A certain number of identical resistors are connected in series and their total resistance is measured. When the resistors are disconnected and re-connected in parallel, their total resistance drops to one-percent of the value measured when they were connected in series. How many resistors are there?

Question

A certain number of identical resistors are connected in series and their total resistance is measured. When the resistors are disconnected and re-connected in parallel, their total resistance drops to one-percent of the value measured when they were connected in series. How many resistors are there?

For this question, I know the answer. What I need help with is finding assumptions and/or simplifications:

Determine which physics concepts and/or laws are involved and what assumptions and/or simplifications can be made about the physical situation in order to apply them. What simplifications are reasonable? The assumptions which simplify the problem must be explicitly stated and consistent with the applicable concepts. For example, if momentum conservation is being applied to a system of two cars in a collision, then friction from the road will be ignored since it is an external force and the system has been simplified to have no external forces in order to apply the conservation law.

Answer 1

To solve this problem, we need to apply the concepts of resistance in series and parallel circuits.

Assumptions:
1. The resistors are identical, which means they have the same resistance value.
2. The resistors are perfectly connected in series and parallel.
3. The resistors have negligible internal resistance.

Simplifications:
1. We will assume that the wires connecting the resistors have negligible resistance.
2. We will ignore any other components in the circuit that may affect the overall resistance.
3. We will consider only the ideal behavior of the resistors according to Ohm's Law, where resistance remains constant with variation in current and voltage.
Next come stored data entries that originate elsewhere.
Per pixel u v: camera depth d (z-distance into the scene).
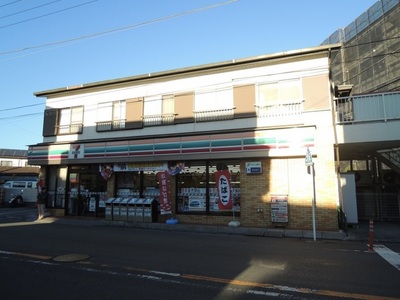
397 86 19.23
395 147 14.77
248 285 5.59
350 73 24.50
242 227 13.32
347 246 9.81
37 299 4.88
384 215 15.95
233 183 14.45
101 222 15.63
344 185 14.29
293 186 13.30
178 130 15.64
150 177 16.20
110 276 6.12
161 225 14.13
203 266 6.96
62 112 18.88
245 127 14.43
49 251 8.49
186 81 15.84
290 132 13.22
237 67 14.91
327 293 5.19
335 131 13.17
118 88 17.38
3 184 29.52
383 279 6.02
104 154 16.58
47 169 18.88
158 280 5.87
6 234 11.60
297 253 8.55
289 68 14.11
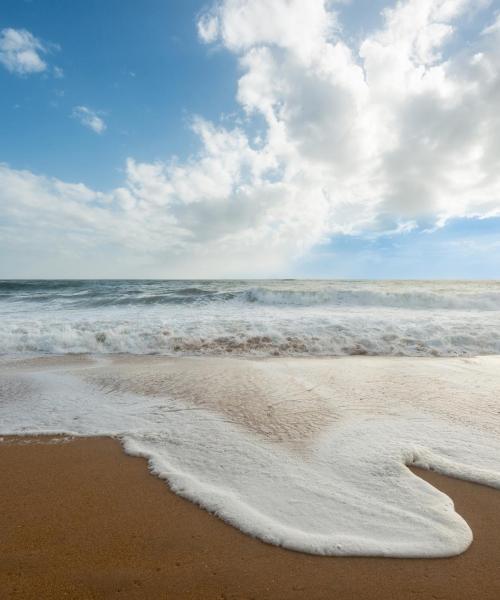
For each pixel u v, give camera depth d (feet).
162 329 24.90
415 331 24.34
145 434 9.71
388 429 9.77
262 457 8.34
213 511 6.44
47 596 4.76
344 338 23.04
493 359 19.04
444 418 10.53
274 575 5.08
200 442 9.16
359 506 6.49
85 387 13.93
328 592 4.81
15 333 23.81
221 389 13.47
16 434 9.84
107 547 5.62
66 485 7.39
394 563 5.25
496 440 9.07
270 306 41.47
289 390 13.28
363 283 109.19
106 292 59.88
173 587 4.90
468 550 5.46
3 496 7.02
With these assumptions and simplifications in mind, we can now solve the problem.

Let's assume the resistance of each resistor is R.

When resistors are connected in series, their total resistance adds up. So, if there are n resistors in series, the total resistance (Rs) can be calculated as:

Rs = n * R (Equation 1)

When resistors are connected in parallel, the total resistance reduces according to the formula:

1/Rp = (1/R) + (1/R) + ... + (1/R) (Equation 2)
= n/R

Rearranging Equation 2, we get:

Rp = R/n (Equation 3)

Given that the total resistance in parallel is one-percent (1/100) of the total resistance in series, we can equate Equation 3 to Equation 1:

Rp = Rs/100

Substituting Rs = n * R and solving for n:

R/n = (n * R)/100

Cross-multiplying:

100 * R = n^2 * R

Dividing both sides by R:

100 = n^2

Taking the square root of both sides:

n = √100 = 10

Therefore, there are 10 resistors in the circuit.